There are a couple of excellent client-side libraries available for loading and handling modules in the CommonJS modules format including James Burke’s RequireJS and Yabble. RequireJS also provides a number of functions for easing construction of hand-crafted static modules with wrappers (rather than using server-side generation). These are well documented on the RequireJS API page, so I won’t go into those here, but RequireJS makes it very easy to hand-craft modules for asynchronous loading. Yabble is designed to support direct loading of CommonJS modules (with or without wrapping), and supports other CommonJS APIs including require.ensure for explicit dynamic asynchronous loading of modules.

Automated Module Wrapping

A client-side library like RequireJS can then easily load modules and dependencies (like complex-numbers/math.js) asynchronously and execute the module body when they are available. Of course wrapping modules like this requires writing a lot of extra boilerplate code, especially if you are originally writing your code in CommonJS format, so naturally it is helpful to automate this. Fortunately, there are actually several projects that can automate this wrapping, allowing you to write plain CommonJS modules, and automatically wrap the modules so that they can be asynchronously loaded in the browser. FlyScript is a CommonJS module wrapper written in PHP, and modulr is a Ruby-based module wrapper. Each of these come with their own client-side module loader, but with proper CommonJS transport format compliance they could be used with RequireJS as well.

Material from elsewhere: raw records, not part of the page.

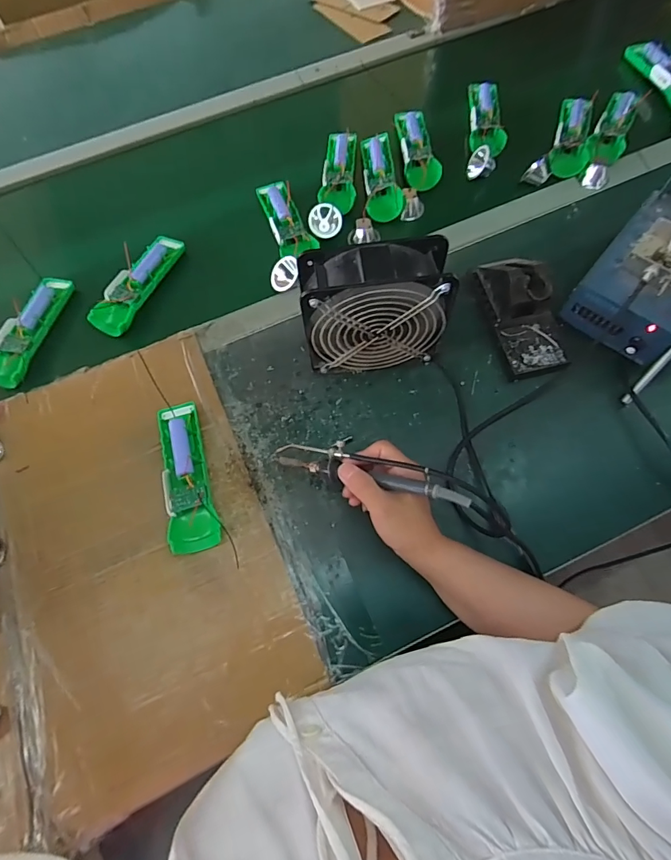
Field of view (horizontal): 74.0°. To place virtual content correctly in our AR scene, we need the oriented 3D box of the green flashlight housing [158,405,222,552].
[{"bbox_3d":[-0.159,0.049,0.474,0.047,0.028,0.162,-17,66,-6],"label":"green flashlight housing"}]

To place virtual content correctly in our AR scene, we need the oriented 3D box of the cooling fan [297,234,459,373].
[{"bbox_3d":[0.040,-0.125,0.479,0.146,0.151,0.062,-7,65,-2],"label":"cooling fan"}]

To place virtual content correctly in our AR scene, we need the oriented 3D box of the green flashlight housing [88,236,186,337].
[{"bbox_3d":[-0.260,-0.198,0.588,0.051,0.021,0.163,23,68,12],"label":"green flashlight housing"}]

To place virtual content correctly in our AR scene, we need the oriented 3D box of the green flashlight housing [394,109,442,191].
[{"bbox_3d":[0.116,-0.406,0.643,0.050,0.037,0.152,-9,67,-1],"label":"green flashlight housing"}]

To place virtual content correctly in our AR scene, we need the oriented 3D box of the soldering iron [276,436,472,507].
[{"bbox_3d":[0.022,0.037,0.423,0.210,0.040,0.035,12,64,34],"label":"soldering iron"}]

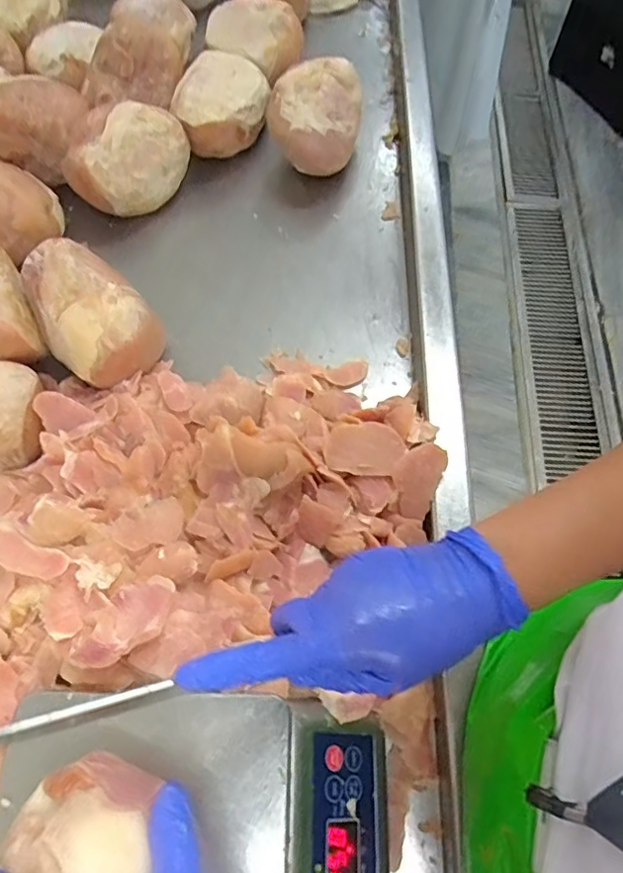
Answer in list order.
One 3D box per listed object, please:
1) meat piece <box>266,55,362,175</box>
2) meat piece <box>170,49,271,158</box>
[{"bbox_3d":[0.002,-0.399,0.737,0.113,0.095,0.107,6,63,2],"label":"meat piece"},{"bbox_3d":[-0.119,-0.449,0.779,0.118,0.062,0.143,-2,63,-2],"label":"meat piece"}]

Another module wrapper is my Transporter project that is actually written as a CommonJS module for JSGI servers (like Jack, and Node with an adapter). Transporter is particularly interesting since it is actually designed to run on a CommonJS server, and therefore paves the way for easily reusing the same modules on the server and client effortlessly. In fact, Transporter will default to loading modules using the same lookup path as the server-side CommonJS environment, to make it easy to share modules. Transporter has been primarily tested with RequireJS and Yabble.

Transporter includes the (configurable) ability to automatically resolve all dependencies on the server. This means that when a module is requested, all the dependencies are automatically included, rather than having to wait for the browser to individually request each dependency, which is much slower due to the latency and overhead of multiple HTTP request-response round trips. Transporter includes a number of other useful options including the ability to explicitly include and exclude dependencies from URLs (within script src), automatic running of the modules (in Yabble, modules aren’t auto-executed), specifying module source paths or loaders, and support for alternate converters (so that different formats besides CommonJS can be used). These are described in more detail in the Transporter documentation.

Dojo, RequireJS, CommonJS

These new asynchronous loading capabilities are not just for CommonJS modules. James Burke has been hard at work in integrating RequireJS with Dojo. He has built a tool for a converting Dojo modules to RequireJS-compatible transport format, integrated RequireJS with the Dojo bootstrap process, and created a full Dojo build that incorporates RequireJS with a fully converted copy of Dojo (including DojoX and Dijit). With this build you can use Dojo in fully asynchronous mode, getting the performance, usability, and debugging benefits of RequireJS’s loader with Dojo. After Dojo 1.5 is complete, we will be looking at various possibilities for using this type of technology and integrating asynchronous loading capabilities in core Dojo and possibly supporting CommonJS modules in Dojo as well. However, this is still a work in progress, and there are couple different options we are exploring, so I will save more details on this for a future post.